Records drawn from a dataset

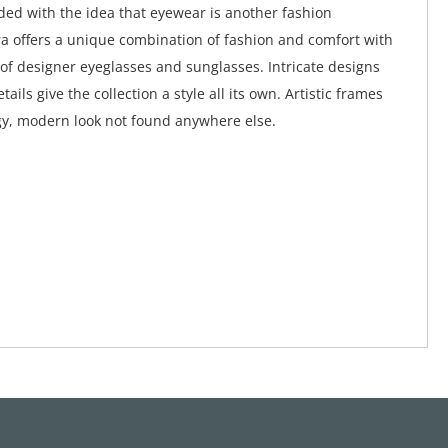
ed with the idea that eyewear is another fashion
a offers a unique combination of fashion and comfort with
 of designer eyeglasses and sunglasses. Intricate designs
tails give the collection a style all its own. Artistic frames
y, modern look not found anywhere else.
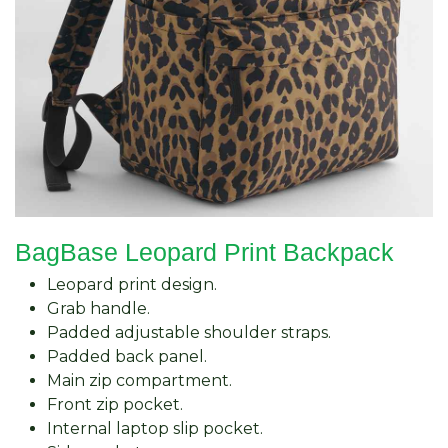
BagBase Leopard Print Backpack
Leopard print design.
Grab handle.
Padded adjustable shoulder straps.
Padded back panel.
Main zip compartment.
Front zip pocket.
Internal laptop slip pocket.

--

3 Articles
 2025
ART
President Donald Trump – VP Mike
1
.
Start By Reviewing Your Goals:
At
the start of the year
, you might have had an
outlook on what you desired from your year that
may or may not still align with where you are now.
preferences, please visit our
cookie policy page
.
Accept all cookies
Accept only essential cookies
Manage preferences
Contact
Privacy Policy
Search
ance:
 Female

---

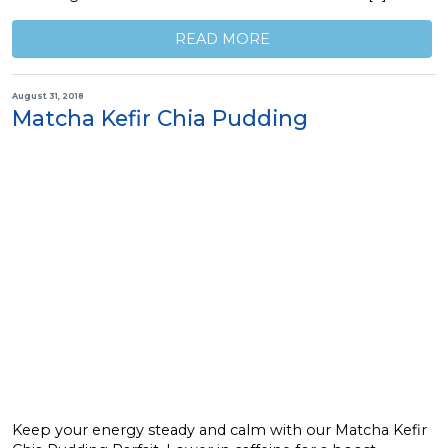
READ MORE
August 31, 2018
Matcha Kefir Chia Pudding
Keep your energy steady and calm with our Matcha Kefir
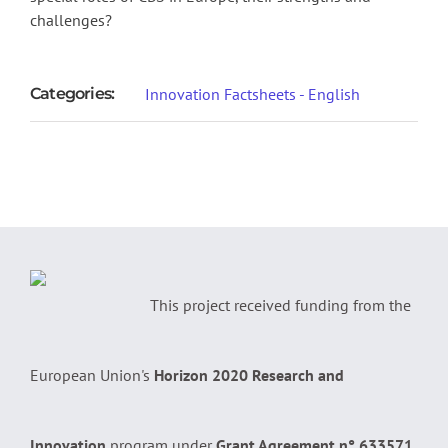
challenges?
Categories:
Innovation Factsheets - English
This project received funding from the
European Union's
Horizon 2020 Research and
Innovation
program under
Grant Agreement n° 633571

## Task to carry out
Pictures excluded, reproduce only the part above that opens with the line holding "ed with the" and closes with the line holding "Internal laptop slip pocket.", exactly as written.

## Output of the exercise
ed with the idea that eyewear is another fashion
a offers a unique combination of fashion and comfort with
 of designer eyeglasses and sunglasses. Intricate designs
tails give the collection a style all its own. Artistic frames
y, modern look not found anywhere else.
BagBase Leopard Print Backpack
Leopard print design.
Grab handle.
Padded adjustable shoulder straps.
Padded back panel.
Main zip compartment.
Front zip pocket.
Internal laptop slip pocket.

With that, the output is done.